Method according to any one of the preceding claims wherein the electrolyte solution contains at most 845 mM of sodium sulphate.
Method according to any one of the preceding claims wherein the plating temperature is at least 40 °C, preferably at least 50 °C, more preferably at least 55 °C.
Method according to any one of the preceding claims wherein the line speed of the plating line is at least 100 m/min.
Method according to any one of the preceding claims wherein the coated blackplate is further coated on one or both sides by a film lamination step or a direct extrusion step, with an organic coating consisting of a thermoplastic single layer, or a thermoplastic multi-layer polymer.

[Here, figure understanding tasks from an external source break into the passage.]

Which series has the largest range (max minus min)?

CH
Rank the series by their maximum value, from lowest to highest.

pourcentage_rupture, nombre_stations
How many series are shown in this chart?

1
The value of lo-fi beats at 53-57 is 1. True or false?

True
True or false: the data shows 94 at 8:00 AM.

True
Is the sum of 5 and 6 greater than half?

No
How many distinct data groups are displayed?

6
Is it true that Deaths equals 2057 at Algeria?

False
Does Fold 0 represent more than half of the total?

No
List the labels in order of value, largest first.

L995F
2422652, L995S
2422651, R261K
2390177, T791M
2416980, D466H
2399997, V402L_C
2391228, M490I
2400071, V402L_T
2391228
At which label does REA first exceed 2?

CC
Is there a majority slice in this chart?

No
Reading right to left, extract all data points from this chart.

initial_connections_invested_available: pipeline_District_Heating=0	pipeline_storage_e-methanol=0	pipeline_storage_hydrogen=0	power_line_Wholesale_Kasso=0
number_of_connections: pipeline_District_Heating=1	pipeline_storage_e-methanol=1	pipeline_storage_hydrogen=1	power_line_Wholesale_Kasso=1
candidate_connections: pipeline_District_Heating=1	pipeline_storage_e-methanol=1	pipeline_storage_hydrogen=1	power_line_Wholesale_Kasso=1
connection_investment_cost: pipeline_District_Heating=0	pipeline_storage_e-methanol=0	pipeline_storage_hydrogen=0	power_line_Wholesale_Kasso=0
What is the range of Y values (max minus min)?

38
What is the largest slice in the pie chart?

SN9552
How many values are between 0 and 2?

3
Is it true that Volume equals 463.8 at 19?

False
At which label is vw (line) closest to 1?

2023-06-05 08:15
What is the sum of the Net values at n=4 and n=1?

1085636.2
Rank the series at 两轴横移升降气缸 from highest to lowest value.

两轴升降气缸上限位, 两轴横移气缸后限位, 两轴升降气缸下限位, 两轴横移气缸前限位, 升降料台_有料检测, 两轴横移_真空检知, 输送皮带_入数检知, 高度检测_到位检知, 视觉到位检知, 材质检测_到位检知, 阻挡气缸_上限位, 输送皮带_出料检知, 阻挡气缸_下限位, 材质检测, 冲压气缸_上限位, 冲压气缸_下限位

Method according to claim 11 preferably wherein the thermoplastic polymer coating is a polymer coating system comprising one or more layers comprising thermoplastic resins such as polyesters or polyolefins, acrylic resins, polyamides, polyvinyl chloride, fluorocarbon resins, polycarbonates, styrene type resins, ABS resins, chlorinated polyethers, ionomers, urethane resins and functionalised polymers; and/or copolymers thereof; and or blends thereof.
Method according to claim 11 wherein the thermoplastic polymer coating on the one or both sides of the coated blackplate is a multi-layer coating system, said coating system comprising at least an adhesion layer for adhering to the coated blackplate, a surface layer and a bulk layer between the adhesion layer and the surface layer, wherein the layers of the multi-layer coating system comprise or consist of polyesters, such as polyethylene terephthalate, IPA-modified polyethylene terephthalate, CHDM-modified polyethylene terephthalate, polybutylene terephthalate, polyethylene naphthalate, or copolymers or blends thereof.